BEGIN Records to process

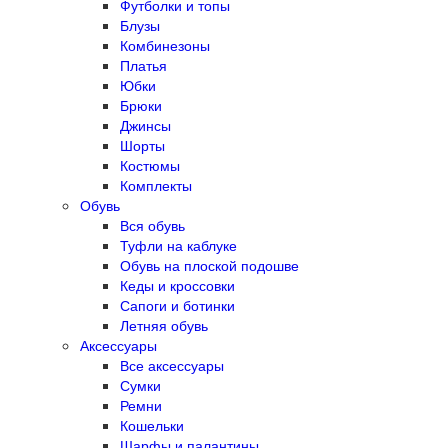
Футболки и топы
Блузы
Комбинезоны
Платья
Юбки
Брюки
Джинсы
Шорты
Костюмы
Комплекты
Обувь
Вся обувь
Туфли на каблуке
Обувь на плоской подошве
Кеды и кроссовки
Сапоги и ботинки
Летняя обувь
Аксессуары
Все аксессуары
Сумки
Ремни
Кошельки
Шарфы и палантины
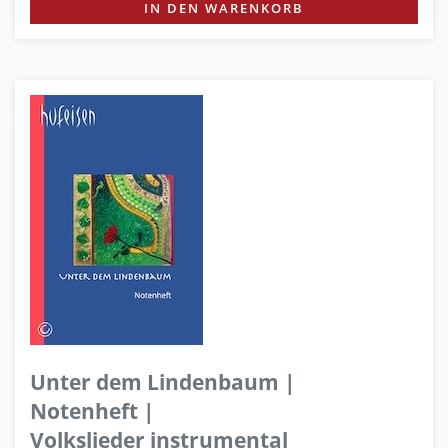
IN DEN WARENKORB
Unter dem Lindenbaum |
Notenheft |
Volkslieder instrumental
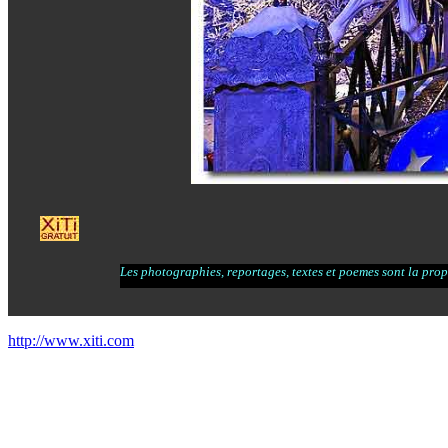
Les photographies, reportages, textes et poemes sont la propr
http://www.xiti.com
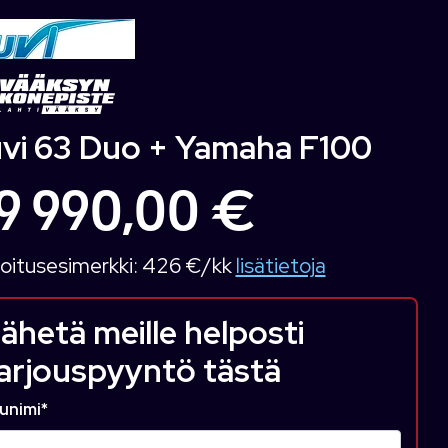
vi 63 Duo + Yamaha F100
9 990,00 €
oitusesimerkki:
426 €/kk
lisätietoja
ähetä meille helposti
arjouspyyntö tästä
unimi
*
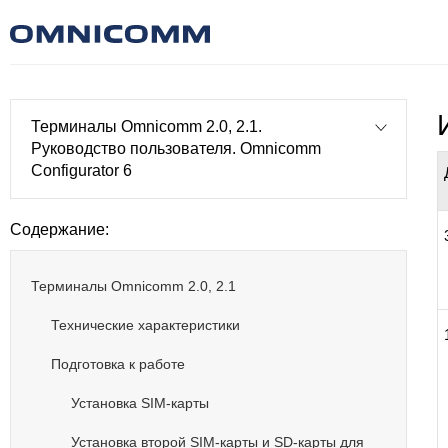
Терминалы Omnicomm 2.0, 2.1.
Руководство пользователя. Omnicomm
Configurator 6
Содержание:
Терминалы Omnicomm 2.0, 2.1
Технические характеристики
Подготовка к работе
Установка SIM-карты
Установка второй SIM-карты и SD-карты для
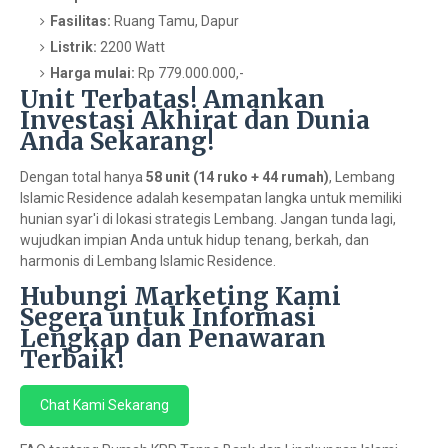
Fasilitas:
Ruang Tamu, Dapur
Listrik:
2200 Watt
Harga mulai:
Rp 779.000.000,-
Unit Terbatas! Amankan
Investasi Akhirat dan Dunia
Anda Sekarang!
Dengan total hanya
58 unit (14 ruko + 44 rumah)
, Lembang
Islamic Residence adalah kesempatan langka untuk memiliki
hunian syar'i di lokasi strategis Lembang. Jangan tunda lagi,
wujudkan impian Anda untuk hidup tenang, berkah, dan
harmonis di Lembang Islamic Residence.
Hubungi Marketing Kami
Segera untuk Informasi
Lengkap dan Penawaran
Terbaik!
Chat Kami Sekarang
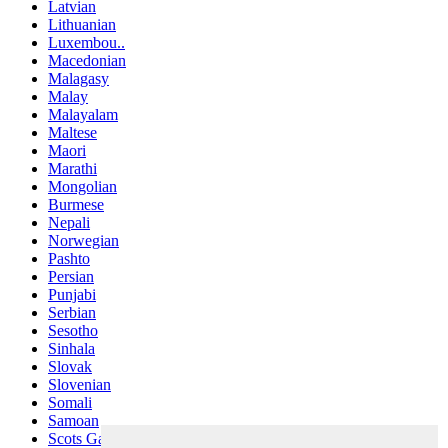
Latvian
Lithuanian
Luxembou..
Macedonian
Malagasy
Malay
Malayalam
Maltese
Maori
Marathi
Mongolian
Burmese
Nepali
Norwegian
Pashto
Persian
Punjabi
Serbian
Sesotho
Sinhala
Slovak
Slovenian
Somali
Samoan
Scots Gaelic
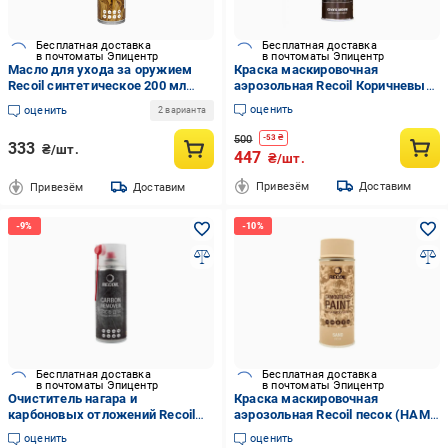
Бесплатная доставка
Бесплатная доставка
в почтоматы Эпицентр
в почтоматы Эпицентр
Масло для ухода за оружием
Краска маскировочная
Recoil синтетическое 200 мл
аэрозольная Recoil Коричневый
(DOGL-14)
койот (HAM 108)
оценить
оценить
2 варианта
500
-
53
₴
333
₴/шт.
447
₴/шт.
Привезём
Доставим
Привезём
Доставим
Бесплатная доставка
Бесплатная доставка
в почтоматы Эпицентр
в почтоматы Эпицентр
Очиститель нагара и
Краска маскировочная
карбоновых отложений Recoil
аэрозольная Recoil песок (HAM
400 мл (26717776)
106)
оценить
оценить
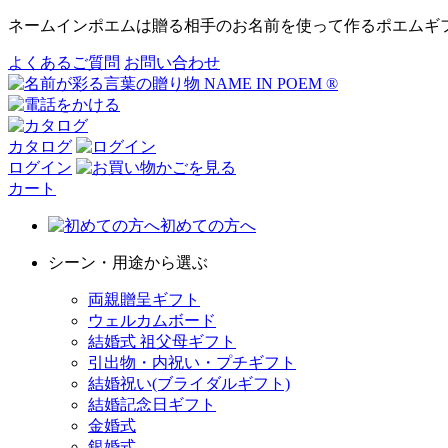
ネームインポエムは贈る相手のお名前を使って作るポエムギ
よくあるご質問
お問い合わせ
カタログ
ログイン
カート
初めての方へ
シーン・用途から選ぶ
両親贈呈ギフト
ウェルカムボード
結婚式 祖父母ギフト
引出物・内祝い・プチギフト
結婚祝い(ブライダルギフト)
結婚記念日ギフト
金婚式
銀婚式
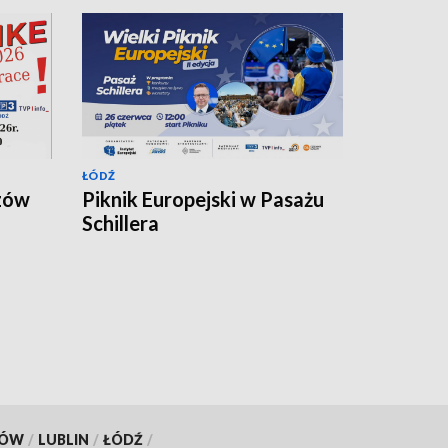
ŁÓDŹ
zów
Piknik Europejski w Pasażu
Schillera
KÓW
/
LUBLIN
/
ŁÓDŹ
/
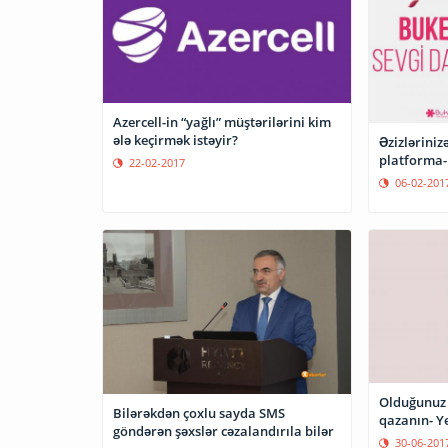
Azercell-in “yağlı” müştərilərini kim
ələ keçirmək istəyir?
Əzizləriniz
platforma-
22-02-2017
06-02-201
Olduğunuz 
Bilərəkdən çoxlu sayda SMS
qaz
göndərən şəxslər cəzalandırıla bilər
30-06-201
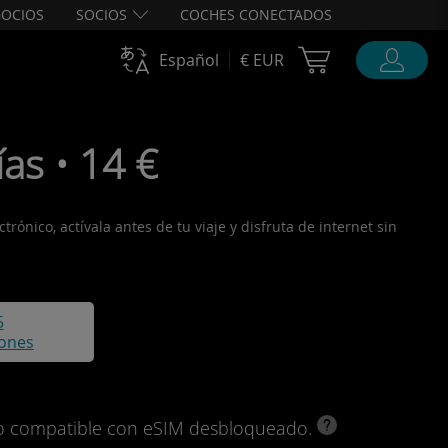
OCIOS
SOCIOS
COCHES CONECTADOS
Cart Ubigi
Español
€ EUR
as • 14 €
rónico, actívala antes de tu viaje y disfruta de internet sin
5
iones
ivo compatible con eSIM desbloqueado.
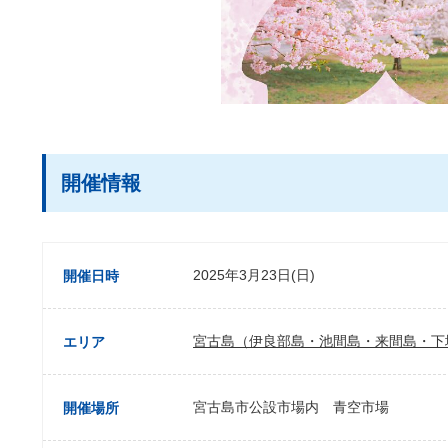
開催情報
2025年3月23日(日)
開催日時
宮古島（伊良部島・池間島・来間島・下
エリア
宮古島市公設市場内 青空市場
開催場所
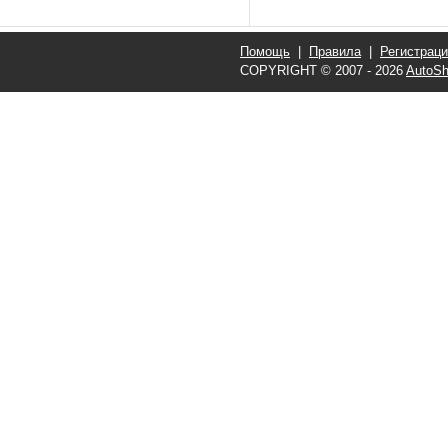
Помощь
|
Правила
|
Регистрац
COPYRIGHT © 2007 - 2026
AutoSh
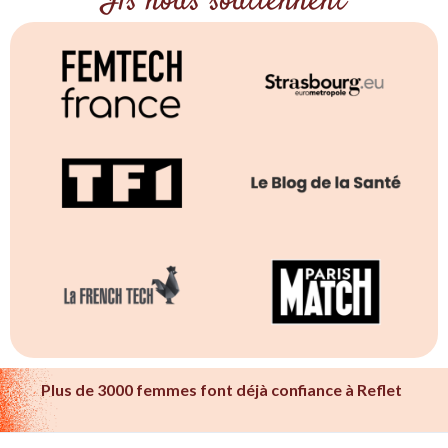
Ils nous soutiennent
Plus de 3000 femmes font déjà confiance à Reflet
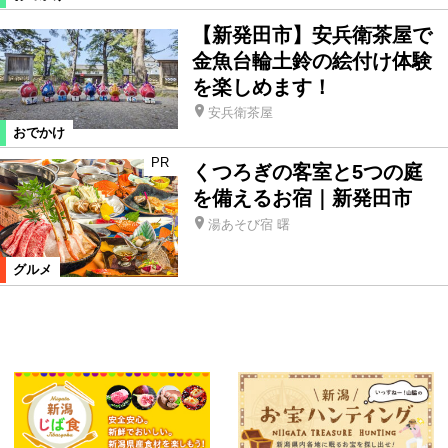
【新発田市】安兵衛茶屋で
金魚台輪土鈴の絵付け体験
を楽しめます！
安兵衛茶屋
おでかけ
PR
くつろぎの客室と5つの庭
を備えるお宿｜新発田市
湯あそび宿 曙
グルメ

END Records to process

§ **Problem**
Write out the lines from the one that contains "Терминалы Omnicomm 2.0, 2.1." through the one that contains "Установка второй SIM-карты и SD-карты для", both included, as a numbered list with no blank lines.

§ **Your solution**
1. Терминалы Omnicomm 2.0, 2.1.
2. Руководство пользователя. Omnicomm
3. Configurator 6
4. Содержание:
5. Терминалы Omnicomm 2.0, 2.1
6. Технические характеристики
7. Подготовка к работе
8. Установка SIM-карты
9. Установка второй SIM-карты и SD-карты для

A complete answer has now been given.